Aprendida la lección del primer día, el lunes madrugamos bastante más y conseguimos llegar a la antigua Micenas pocos minutos después de que abrieran la taquilla. Como premio tuvimos el privilegio de visitar a solas el llamado Tesoro de Atreo o Tumba de Agamenón. Un pasillo formado por sillares ciclópeos conducía a una puerta de unos seis o siete metros de altura que daba entrada a la tumba. El dintel lo formaban dos losas de unos veinte metros cúbicos cada una, unas cincuenta toneladas aproximadamente, que cuesta imaginar cómo pudieron subir hasta una posición tan elevada. Por mucho que nos imaginemos rampas, rodillos y polipastos, mover una piedra de ese peso no debió de resultar una tarea sencilla. Claro que construir el resto de la tumba tampoco fue moco de pavo; se trataba de una falsa cúpula de catorce metros de diámetro y trece de alto, formada por treinta y tres hileras de sillares tallados en forma de trapecio invertido, de forma que cada hilera sobresalía unos veinte centímetros respecto a la anterior, cerrando así poco a poco la techumbre. Y todo esto sin arcos ni entibas. Lástima que los ingleses se llevaran al Museo Británico la decoración de la entrada.


Después de recorrer la tumba a nuestro antojo empezamos la ascensión a la ciudadela, a la que se accede por la famosa Puerta de los Leones, que no voy a describir aquí. Me seguía impresionando el tamaño de los sillares- ¡Cuántos esclavos perderían un brazo, una pierna o incluso la vida en un accidente laboral durante su construcción! ¡Cuánta hambre tuvieron que pasar las familias que no pertenecían a la aristocracia, con los hombres arrastrando bloques de piedra en lugar de cultivando el campo! Se ha comprobado que en las ciudades micénicas los siervos eran por término medio quince centímetros más bajos que los señores…
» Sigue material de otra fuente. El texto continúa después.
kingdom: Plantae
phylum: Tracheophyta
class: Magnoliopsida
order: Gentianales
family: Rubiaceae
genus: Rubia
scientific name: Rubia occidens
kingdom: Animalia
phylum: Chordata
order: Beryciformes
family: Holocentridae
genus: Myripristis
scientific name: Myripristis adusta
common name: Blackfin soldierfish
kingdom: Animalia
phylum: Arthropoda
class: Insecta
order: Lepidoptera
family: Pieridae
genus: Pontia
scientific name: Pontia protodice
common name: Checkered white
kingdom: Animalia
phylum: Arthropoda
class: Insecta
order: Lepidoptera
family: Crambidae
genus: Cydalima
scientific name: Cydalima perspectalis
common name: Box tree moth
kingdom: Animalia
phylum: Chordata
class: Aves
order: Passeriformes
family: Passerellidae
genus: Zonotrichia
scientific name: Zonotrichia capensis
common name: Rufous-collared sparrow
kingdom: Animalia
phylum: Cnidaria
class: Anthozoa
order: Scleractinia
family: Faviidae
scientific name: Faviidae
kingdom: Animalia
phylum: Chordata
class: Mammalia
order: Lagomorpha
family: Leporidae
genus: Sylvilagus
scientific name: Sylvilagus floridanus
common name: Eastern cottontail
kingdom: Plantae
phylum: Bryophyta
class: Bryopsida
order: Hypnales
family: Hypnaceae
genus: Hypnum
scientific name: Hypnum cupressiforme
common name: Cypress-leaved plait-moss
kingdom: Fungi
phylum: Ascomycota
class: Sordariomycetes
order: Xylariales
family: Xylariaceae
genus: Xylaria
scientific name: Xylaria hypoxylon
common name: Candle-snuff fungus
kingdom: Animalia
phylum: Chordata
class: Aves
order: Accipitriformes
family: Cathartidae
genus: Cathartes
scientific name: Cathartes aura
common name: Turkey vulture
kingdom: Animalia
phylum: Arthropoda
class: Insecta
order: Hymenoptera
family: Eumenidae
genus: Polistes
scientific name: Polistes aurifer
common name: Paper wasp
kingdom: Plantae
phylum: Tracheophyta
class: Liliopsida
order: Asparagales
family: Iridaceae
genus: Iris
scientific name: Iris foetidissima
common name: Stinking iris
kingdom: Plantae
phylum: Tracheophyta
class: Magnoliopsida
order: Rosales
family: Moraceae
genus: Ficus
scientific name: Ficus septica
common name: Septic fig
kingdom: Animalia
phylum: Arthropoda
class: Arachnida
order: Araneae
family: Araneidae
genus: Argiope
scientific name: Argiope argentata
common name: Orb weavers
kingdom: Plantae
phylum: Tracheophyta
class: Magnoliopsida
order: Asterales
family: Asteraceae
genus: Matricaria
Dejando a un lado las tragedias que ocultaban aquellos muros, otro pensamiento me rondaba la cabeza. En Cádiz se nos llena la boca presumiendo de que vivimos en una ciudad trimilenaria, la más antigua de Europa. Lo de trimilenaria es cierto, ya que parece ser que fue fundada por los fenicios en el 1104 ANE, pero lo de ser la ciudad más antigua de Europa creo que es un mito. Cuando los fenicios desembarcaron en lo que entonces era el archipiélago gaditano, los  micénicos llevaban ya unos novecientos años construyendo sus propias ciudades en la Grecia continental, con su alfabeto, sus reyes y sus dioses, sus guerras y sus alianzas. Y eso por no hablar de las islas del Egeo, donde las primeras ciudades pueden datar de otros mil años antes.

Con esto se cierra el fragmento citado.